A history book she found recounts the tale, which occurred in 1781 when three Long Islanders who were British loyalist soldiers came to the house, killed the owner, Parmenas Jackson, and made off with $1,200 in cash. A neighbor saw them and reported it to their superior. According to a newspaper account, the "rascals" were tried and sentenced to be hanged. For some reason, they were jailed for only three weeks, paid a fee to the Keeper of the Provost and were discharged.
"I haven't a clue," Obergh says.
For now, she is continuing her research and is ready to find other surprises on the way.
"This home has had a meaningful life," she says.
Old homes are like visiting relatives. They come with baggage.
"If you buy one, you need to know what you're getting yourself into," says Neal Hoffman, whose Huntington-based firm, Hoffman Grayson Architects, specializes in renovations.
Age takes its toll on such structures, creating warped floors and unsound walls that can lead to costly repairs.
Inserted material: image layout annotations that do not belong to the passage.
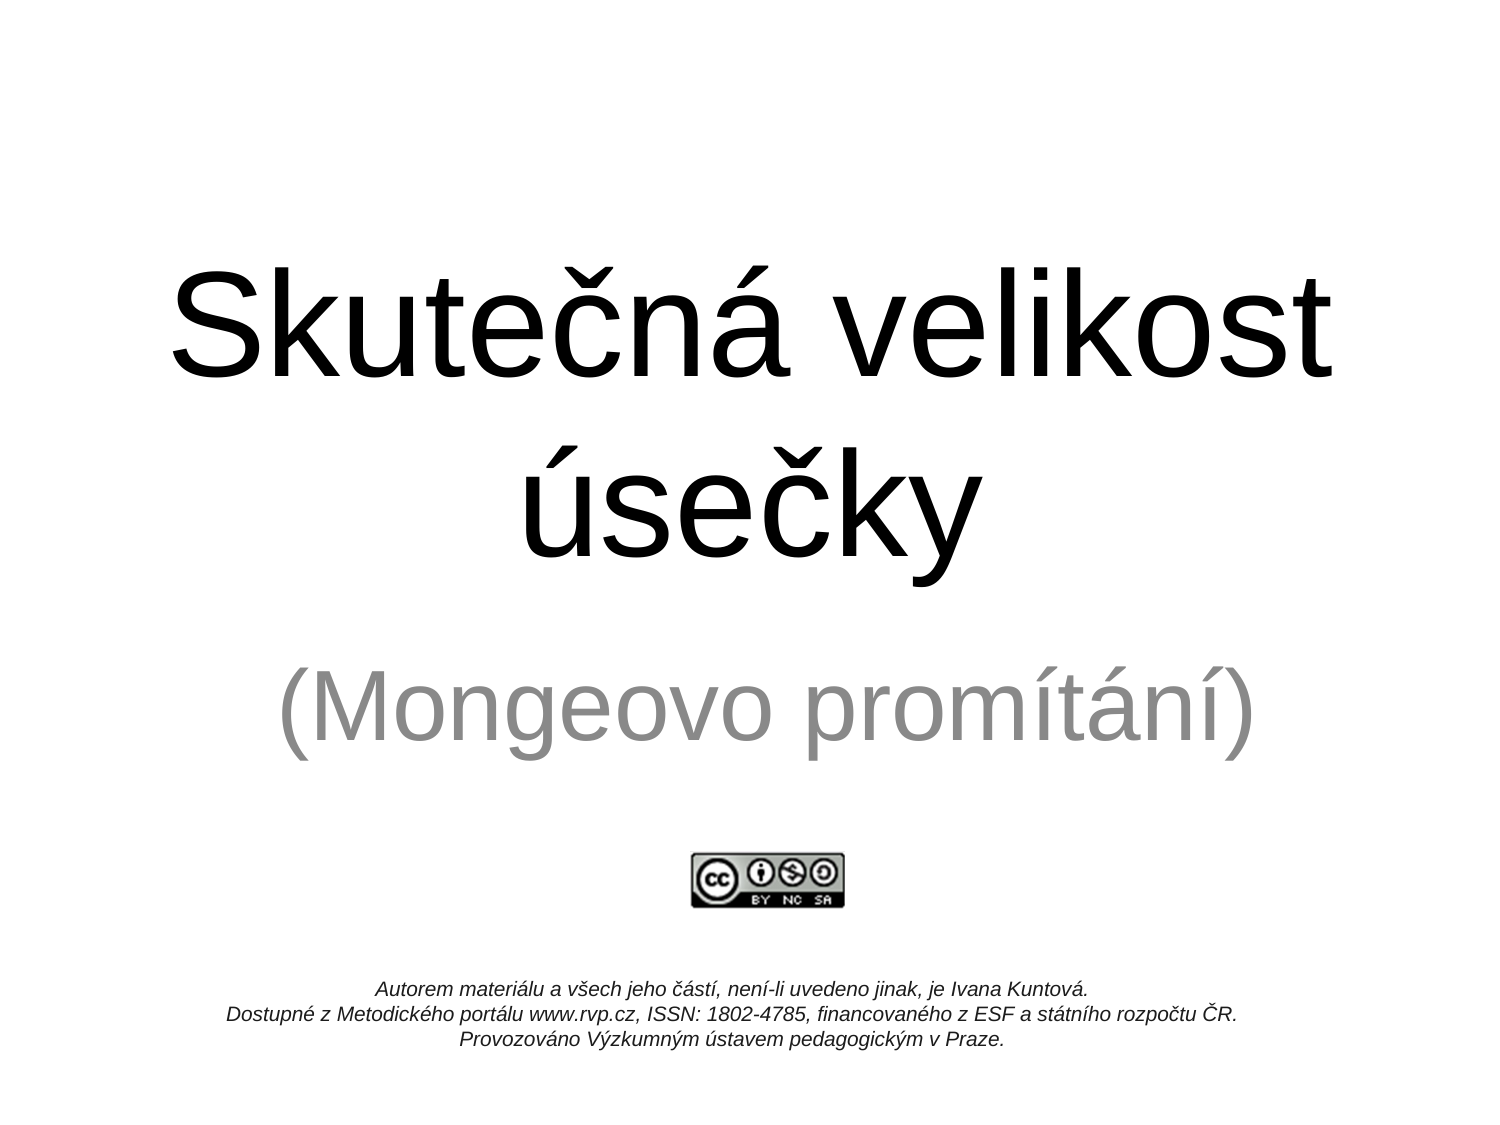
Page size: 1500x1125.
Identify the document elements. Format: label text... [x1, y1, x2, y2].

text_box Autorem materiálu a všech jeho částí, není-li uvedeno jinak, je Ivana Kuntová. Dostupné z Metodického portálu www.rvp.cz, ISSN: 1802-4785, financovaného z ESF a státního rozpočtu ČR. Provozováno Výzkumným ústavem pedagogickým v Praze. [100, 900, 1365, 1125]
title Skutečná velikost úsečky [88, 168, 1412, 646]
text_box (Mongeovo promítání) [242, 633, 1293, 811]
picture [690, 851, 845, 900]
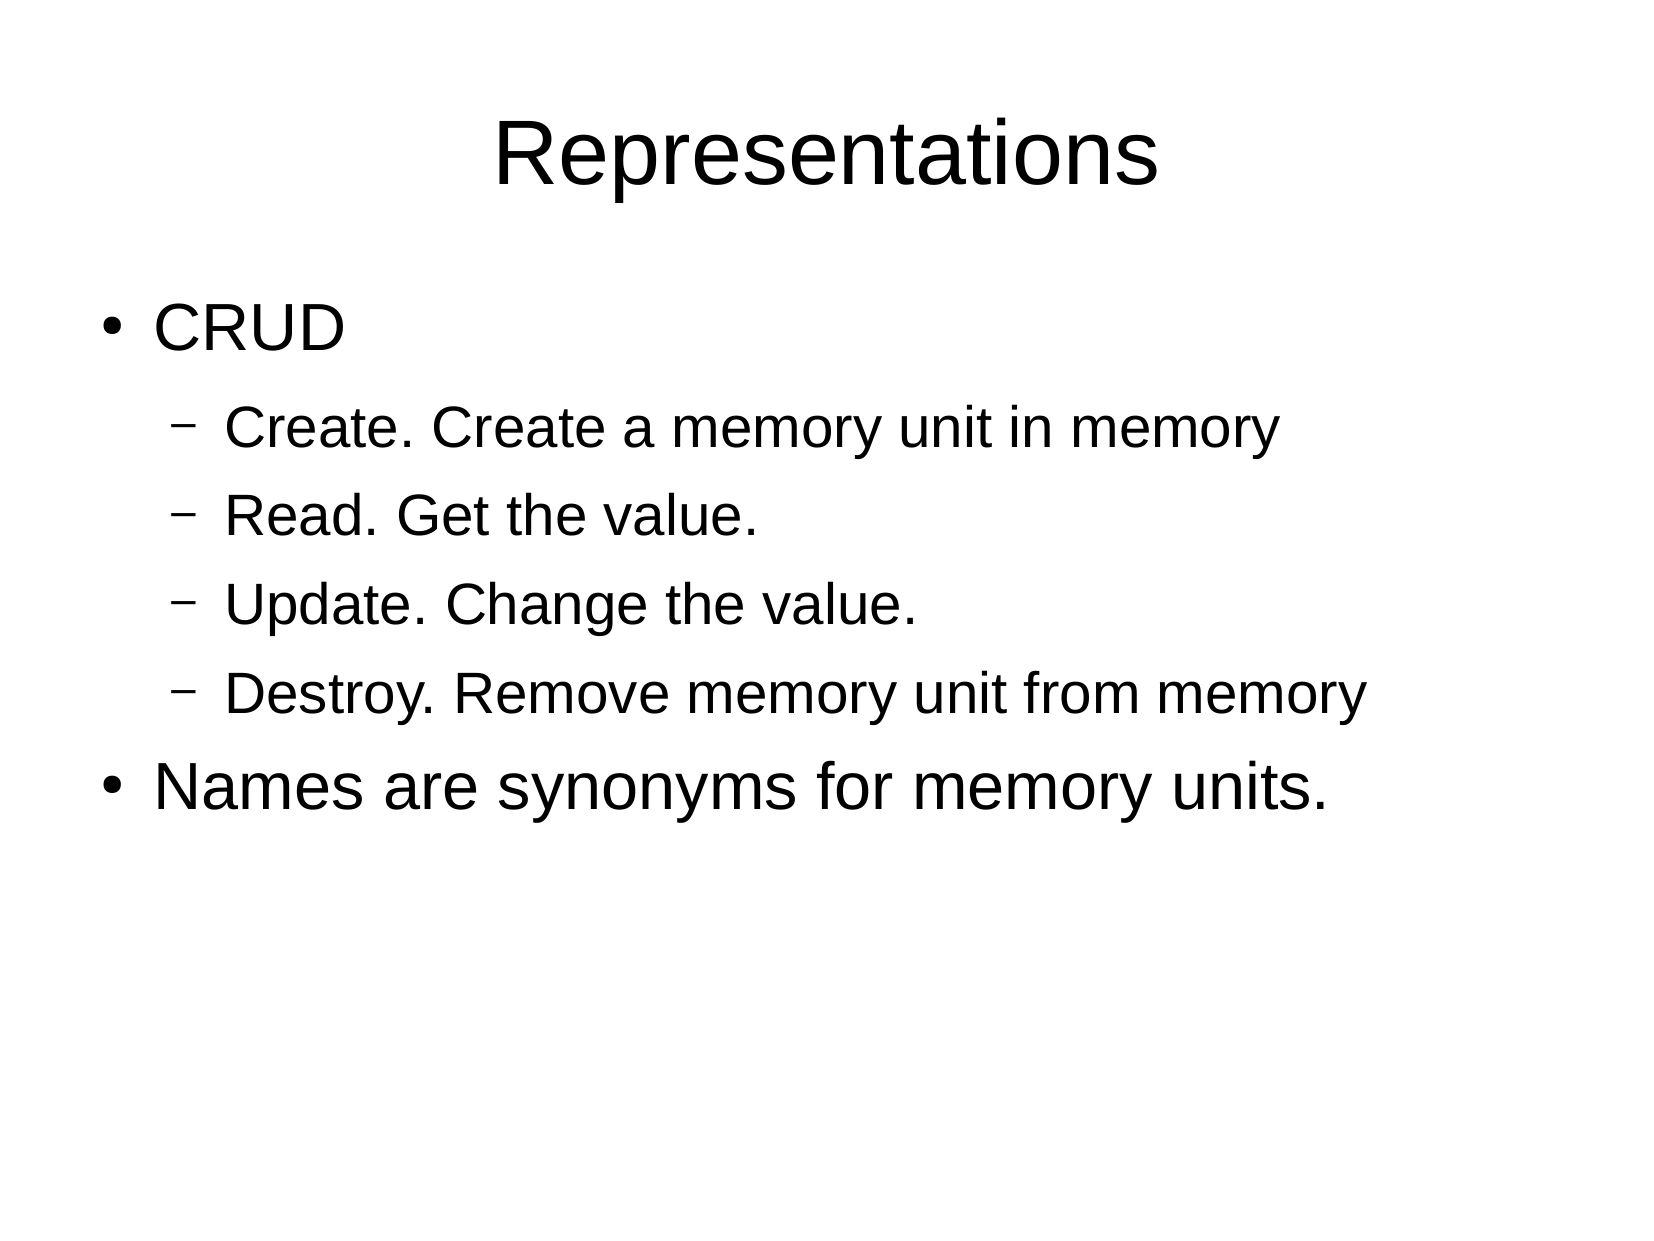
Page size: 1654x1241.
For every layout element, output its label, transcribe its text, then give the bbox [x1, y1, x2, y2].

list CRUD Create. Create a memory unit in memory Read. Get the value. Update. Change the value. Destroy. Remove memory unit from memory Names are synonyms for memory units. [82, 290, 1571, 1010]
title Representations [82, 49, 1571, 257]
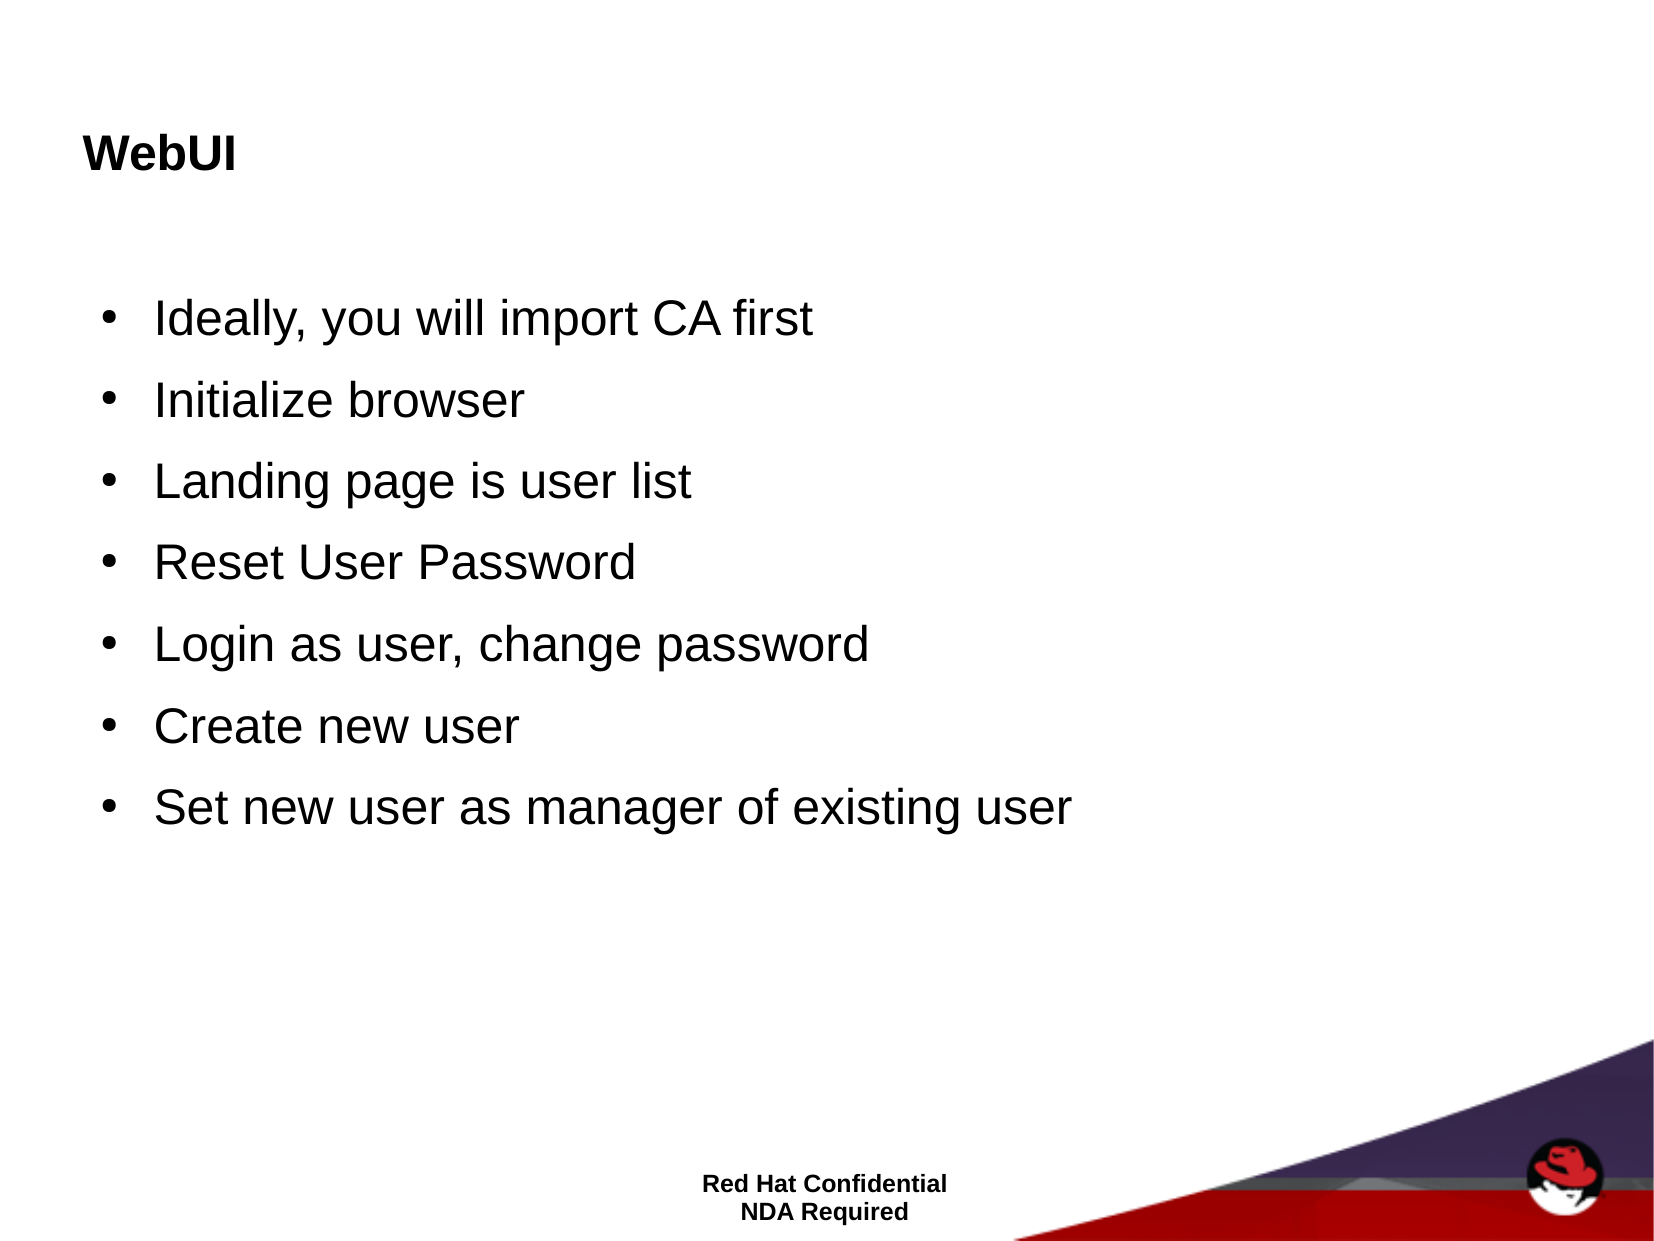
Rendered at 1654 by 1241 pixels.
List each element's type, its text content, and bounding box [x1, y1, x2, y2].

list Ideally, you will import CA first Initialize browser Landing page is user list Reset User Password Login as user, change password Create new user Set new user as manager of existing user [82, 290, 1571, 1109]
title WebUI [82, 49, 1571, 257]
picture [1012, 1036, 1654, 1241]
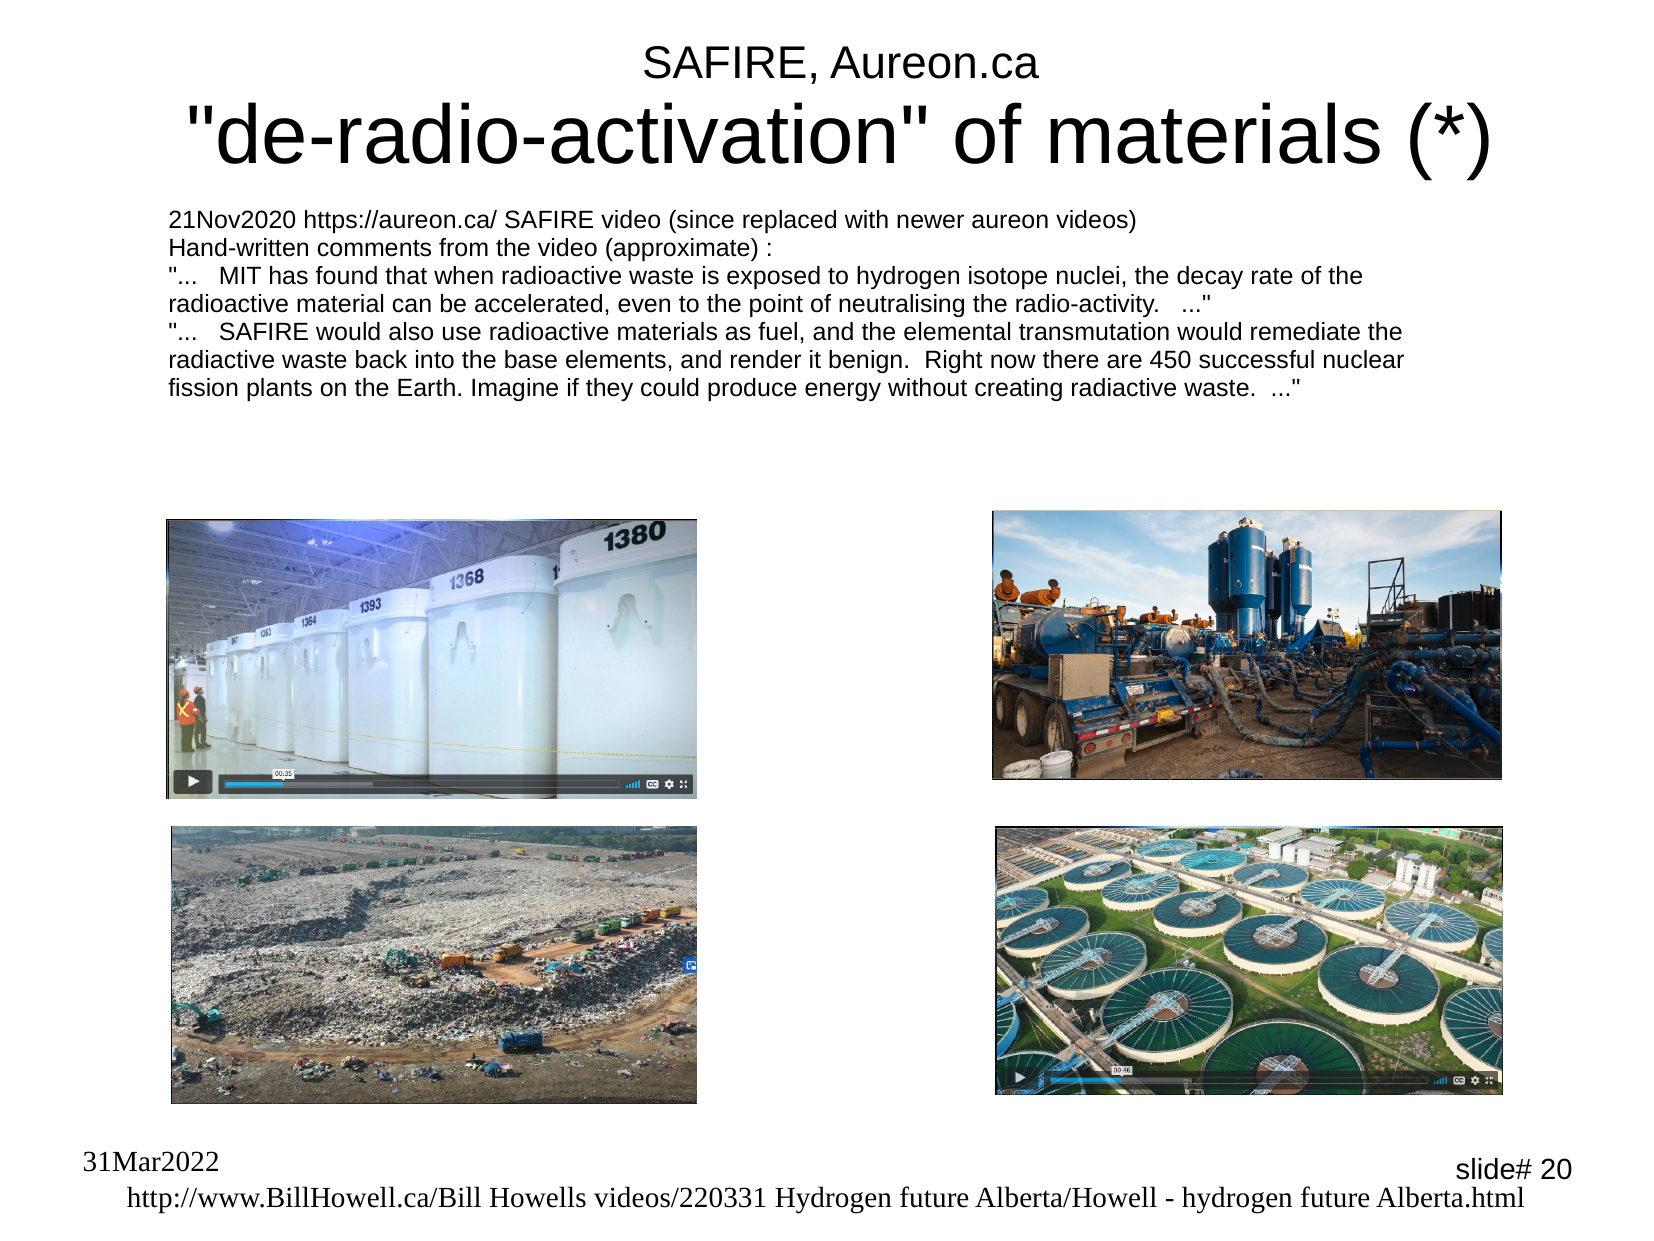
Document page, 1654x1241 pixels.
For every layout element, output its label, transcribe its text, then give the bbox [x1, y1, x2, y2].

text_box 21Nov2020 https://aureon.ca/ SAFIRE video (since replaced with newer aureon videos) Hand-written comments from the video (approximate) : "... MIT has found that when radioactive waste is exposed to hydrogen isotope nuclei, the decay rate of the radioactive material can be accelerated, even to the point of neutralising the radio-activity. ..." "... SAFIRE would also use radioactive materials as fuel, and the elemental transmutation would remediate the radiactive waste back into the base elements, and render it benign. Right now there are 450 successful nuclear fission plants on the Earth. Imagine if they could produce energy without creating radiactive waste. ..." [153, 198, 1465, 426]
picture [166, 519, 697, 799]
title SAFIRE, Aureon.ca "de-radio-activation" of materials (*) [79, 18, 1568, 201]
picture [992, 510, 1502, 780]
picture [995, 826, 1503, 1095]
picture [171, 826, 697, 1104]
text_box slide# 20 [1440, 1145, 1595, 1193]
They also may be situated in districts historically protected by local preservation organizations, which may mean only limited modifications are allowed.
Hoffman recalls one couple who were in tears after they found out they wouldn't be allowed to replace the drafty windows in their home in Huntington because of their historical significance.
"If things like sags and bumps and grinds and creaks are going to drive you crazy, you don't want to buy one of these homes," he says. "It's the history that makes them interesting."